Exercise passage

------------

Simple fault tolerant distributed file system like HDFS (and of-course GFS). It consists of one Master (NameNode) and multiple Minions (DataNode). And a client for interation. It will dump metadata/namespace when given SIGINT and reload it when fired up next time. Replicate data the way HDFS does. It will send data to one minion and that minion will send it to next one and so on. Reading done in similar manner. Will contact fitst minion for block, if fails then second and so on. Uses RPyC for RPC.
- rpyc (Really! That's it.)
- pip3 install -r requirements.txt
- Edit
conf.py
for setting block size, replication factor and list minions (minionid:host:port
) - Fireup master and minions using
python admin.py
- To store and retrieve a file:
$ python client.py put sourcefile.txt sometxt
$ python client.py get sometxt
Priority:
Minion heartbeats/ Block reports (Luke)- Add entry in namespace only after write succeeds
- Admin interface:
NODE_CREATE, NODE_KILL, GET, PUT, DELETE(Luke) Delete/Add minion node(diyi)Block integrity check(diyi)
Optional:
- Use better algo for minion selection to put a block (currently random)
- Dump namespace periodically (check-pointing)
- Use proper datastructure(tree-like eg. treedict) to store namespace(currently simple dict)
- copy pre-commit to .git/hook and change the file permission if necessary
- Install Pylint (for python3) and use "google-pylint.rc" as your pylint config
- ReferenceError in master sync.

------------

Available data
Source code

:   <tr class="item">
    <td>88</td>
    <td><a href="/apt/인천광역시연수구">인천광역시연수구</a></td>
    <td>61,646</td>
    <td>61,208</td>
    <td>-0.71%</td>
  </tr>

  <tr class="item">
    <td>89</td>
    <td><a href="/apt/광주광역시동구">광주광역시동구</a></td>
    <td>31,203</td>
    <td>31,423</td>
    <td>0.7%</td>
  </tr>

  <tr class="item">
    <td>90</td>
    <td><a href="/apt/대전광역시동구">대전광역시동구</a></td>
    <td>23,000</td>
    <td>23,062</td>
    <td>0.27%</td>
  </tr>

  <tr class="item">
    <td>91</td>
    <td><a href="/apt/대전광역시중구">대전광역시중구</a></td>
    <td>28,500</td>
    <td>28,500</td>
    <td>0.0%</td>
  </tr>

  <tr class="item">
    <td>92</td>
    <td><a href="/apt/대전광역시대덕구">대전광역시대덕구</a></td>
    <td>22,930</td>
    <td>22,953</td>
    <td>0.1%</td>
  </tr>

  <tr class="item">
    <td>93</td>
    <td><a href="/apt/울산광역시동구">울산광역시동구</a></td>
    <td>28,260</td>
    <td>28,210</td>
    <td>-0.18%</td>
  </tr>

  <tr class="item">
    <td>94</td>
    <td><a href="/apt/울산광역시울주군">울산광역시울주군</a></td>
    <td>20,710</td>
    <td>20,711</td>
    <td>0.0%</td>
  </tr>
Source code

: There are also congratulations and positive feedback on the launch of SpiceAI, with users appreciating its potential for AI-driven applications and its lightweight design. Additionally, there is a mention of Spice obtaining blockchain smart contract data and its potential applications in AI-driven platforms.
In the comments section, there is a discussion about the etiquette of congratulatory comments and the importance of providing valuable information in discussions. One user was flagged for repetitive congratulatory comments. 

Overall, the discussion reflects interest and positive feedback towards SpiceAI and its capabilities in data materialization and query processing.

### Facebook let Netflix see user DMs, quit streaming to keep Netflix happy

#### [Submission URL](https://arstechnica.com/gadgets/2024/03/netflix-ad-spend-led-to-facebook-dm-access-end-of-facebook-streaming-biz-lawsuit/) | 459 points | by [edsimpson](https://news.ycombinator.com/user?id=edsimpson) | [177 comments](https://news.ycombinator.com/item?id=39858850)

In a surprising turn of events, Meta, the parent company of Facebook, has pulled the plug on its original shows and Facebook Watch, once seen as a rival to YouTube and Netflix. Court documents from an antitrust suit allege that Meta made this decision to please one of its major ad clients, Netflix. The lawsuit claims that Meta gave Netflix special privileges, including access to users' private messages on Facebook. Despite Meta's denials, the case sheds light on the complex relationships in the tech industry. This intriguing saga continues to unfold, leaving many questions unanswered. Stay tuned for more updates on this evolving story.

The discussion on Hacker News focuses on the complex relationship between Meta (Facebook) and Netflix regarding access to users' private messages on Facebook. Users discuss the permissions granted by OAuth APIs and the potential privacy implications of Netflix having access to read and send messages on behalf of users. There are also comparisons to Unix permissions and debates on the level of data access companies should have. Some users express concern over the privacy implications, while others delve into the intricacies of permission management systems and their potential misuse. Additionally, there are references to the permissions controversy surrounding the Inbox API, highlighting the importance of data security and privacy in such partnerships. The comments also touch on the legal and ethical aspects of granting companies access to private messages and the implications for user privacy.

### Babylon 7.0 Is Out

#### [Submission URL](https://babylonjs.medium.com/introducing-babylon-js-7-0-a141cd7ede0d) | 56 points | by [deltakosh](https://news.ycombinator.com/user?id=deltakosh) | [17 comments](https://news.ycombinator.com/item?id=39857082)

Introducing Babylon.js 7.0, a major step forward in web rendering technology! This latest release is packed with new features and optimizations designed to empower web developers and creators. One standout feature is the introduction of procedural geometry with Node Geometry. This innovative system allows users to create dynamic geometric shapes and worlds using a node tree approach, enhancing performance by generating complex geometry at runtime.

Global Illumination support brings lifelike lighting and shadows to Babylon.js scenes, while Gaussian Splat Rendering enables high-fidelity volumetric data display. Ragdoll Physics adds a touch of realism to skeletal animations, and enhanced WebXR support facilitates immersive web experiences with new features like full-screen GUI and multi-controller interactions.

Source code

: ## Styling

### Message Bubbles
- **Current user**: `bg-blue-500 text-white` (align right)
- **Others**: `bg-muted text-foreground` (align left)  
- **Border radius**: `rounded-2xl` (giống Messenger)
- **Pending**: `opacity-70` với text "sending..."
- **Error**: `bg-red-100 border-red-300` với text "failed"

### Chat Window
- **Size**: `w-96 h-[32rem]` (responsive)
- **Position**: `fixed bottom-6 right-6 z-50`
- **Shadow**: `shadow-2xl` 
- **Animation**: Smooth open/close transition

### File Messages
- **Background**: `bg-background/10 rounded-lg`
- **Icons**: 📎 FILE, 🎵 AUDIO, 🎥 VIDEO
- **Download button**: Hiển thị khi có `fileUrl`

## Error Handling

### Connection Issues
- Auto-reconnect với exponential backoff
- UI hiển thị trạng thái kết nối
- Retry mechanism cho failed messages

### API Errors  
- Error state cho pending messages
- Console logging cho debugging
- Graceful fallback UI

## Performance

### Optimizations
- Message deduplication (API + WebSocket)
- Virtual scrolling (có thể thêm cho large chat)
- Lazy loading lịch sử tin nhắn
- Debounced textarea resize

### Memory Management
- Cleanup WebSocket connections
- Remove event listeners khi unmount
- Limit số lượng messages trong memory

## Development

------------

Work to complete
• 1. Transcribe the distributed file system text verbatim, everything from "Simple fault tolerant" down to "(Really! That's it.)".
• 2. Name every command that the distributed file system text lists under its admin interface.

Responses in order
• 1.
Simple fault tolerant distributed file system like HDFS (and of-course GFS). It consists of one Master (NameNode) and multiple Minions (DataNode). And a client for interation. It will dump metadata/namespace when given SIGINT and reload it when fired up next time. Replicate data the way HDFS does. It will send data to one minion and that minion will send it to next one and so on. Reading done in similar manner. Will contact fitst minion for block, if fails then second and so on. Uses RPyC for RPC.
- rpyc (Really! That's it.)

• 2.
NODE_CREATE
NODE_KILL
GET
PUT
DELETE